The ingress now needs a couple of new entries to trust the issuer. Change the nginx-ingress file to look like this:

apiVersion: extensions/v1beta1
kind: Ingress
metadata:
  name: blog-ingress
  annotations:
    kubernetes.io/ingress.class: nginx
    certmanager.k8s.io/cluster-issuer: letsencrypt-prod
    nginx.ingress.kubernetes.io/rewrite-target: /
spec:
  tls:
  - hosts:
    - blog.karlsolgard.net
    secretName: tls-secret
  rules:
  - host: blog.karlsolgard.net
    http:
      paths:
      - path: /
        backend:
          serviceName: ghost
          servicePort: 2368

Do one final deploy and your site should have HTTPS. Remember to set your DNS to the ingress public IP-address.

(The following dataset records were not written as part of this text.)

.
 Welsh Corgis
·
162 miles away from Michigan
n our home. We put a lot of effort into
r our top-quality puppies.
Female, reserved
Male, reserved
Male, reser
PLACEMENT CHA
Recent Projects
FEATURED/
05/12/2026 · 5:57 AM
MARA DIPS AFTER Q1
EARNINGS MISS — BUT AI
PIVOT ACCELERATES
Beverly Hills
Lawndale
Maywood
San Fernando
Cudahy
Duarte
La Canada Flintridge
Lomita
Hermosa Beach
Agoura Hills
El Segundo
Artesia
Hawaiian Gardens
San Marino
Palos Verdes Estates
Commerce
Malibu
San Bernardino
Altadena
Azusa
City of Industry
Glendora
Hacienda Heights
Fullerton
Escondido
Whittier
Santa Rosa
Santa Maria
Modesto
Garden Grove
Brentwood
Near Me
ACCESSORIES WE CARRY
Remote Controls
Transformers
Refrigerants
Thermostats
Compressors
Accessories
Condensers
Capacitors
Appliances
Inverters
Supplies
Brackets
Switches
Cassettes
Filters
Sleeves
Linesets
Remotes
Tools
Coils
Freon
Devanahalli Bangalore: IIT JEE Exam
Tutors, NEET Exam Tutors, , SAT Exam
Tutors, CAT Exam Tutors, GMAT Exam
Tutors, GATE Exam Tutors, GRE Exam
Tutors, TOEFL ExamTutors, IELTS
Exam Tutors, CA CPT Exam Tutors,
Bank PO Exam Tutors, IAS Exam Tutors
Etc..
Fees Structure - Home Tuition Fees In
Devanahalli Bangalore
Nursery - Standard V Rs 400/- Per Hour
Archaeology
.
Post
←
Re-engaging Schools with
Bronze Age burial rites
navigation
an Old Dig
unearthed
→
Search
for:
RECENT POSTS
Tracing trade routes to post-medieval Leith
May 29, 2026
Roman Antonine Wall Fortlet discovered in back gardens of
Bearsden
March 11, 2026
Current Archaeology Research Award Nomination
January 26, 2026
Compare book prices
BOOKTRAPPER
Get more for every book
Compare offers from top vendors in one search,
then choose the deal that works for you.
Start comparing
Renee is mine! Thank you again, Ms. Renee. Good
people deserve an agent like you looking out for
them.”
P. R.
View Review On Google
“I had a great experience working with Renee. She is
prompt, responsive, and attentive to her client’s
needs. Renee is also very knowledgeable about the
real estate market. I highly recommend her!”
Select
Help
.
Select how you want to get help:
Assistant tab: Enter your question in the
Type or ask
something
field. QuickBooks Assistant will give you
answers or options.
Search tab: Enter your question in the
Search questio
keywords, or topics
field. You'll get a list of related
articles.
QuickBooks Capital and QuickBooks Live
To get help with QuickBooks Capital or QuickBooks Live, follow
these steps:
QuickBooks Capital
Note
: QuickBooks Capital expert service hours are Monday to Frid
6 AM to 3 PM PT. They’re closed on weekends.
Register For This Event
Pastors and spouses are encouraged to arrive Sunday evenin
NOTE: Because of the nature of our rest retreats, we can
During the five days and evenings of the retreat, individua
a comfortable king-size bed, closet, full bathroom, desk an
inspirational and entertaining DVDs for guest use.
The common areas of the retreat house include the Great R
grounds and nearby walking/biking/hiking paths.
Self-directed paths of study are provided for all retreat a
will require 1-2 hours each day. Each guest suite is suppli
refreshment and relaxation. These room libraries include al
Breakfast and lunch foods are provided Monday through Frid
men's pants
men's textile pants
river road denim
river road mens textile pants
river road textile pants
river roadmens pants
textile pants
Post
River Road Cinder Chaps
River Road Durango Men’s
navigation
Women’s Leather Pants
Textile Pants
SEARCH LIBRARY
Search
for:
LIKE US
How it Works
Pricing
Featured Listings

I recommend reading through the following articles for further knowledge on how to set up cert-manager and nginx-ingress:

I also recommend reading the official AKS docs. It's quite well documented.

How to improve: Use and persist mysql database and content

As of right now the sqlite is bundled with the ghost image. I know it's possible to persist databases through volumes and claims in Kubernetes. Ghost also supports mysql. Another problem is uploading images and making the files distributed. This is something I would want to do in the future and might be a subject in a future blog post.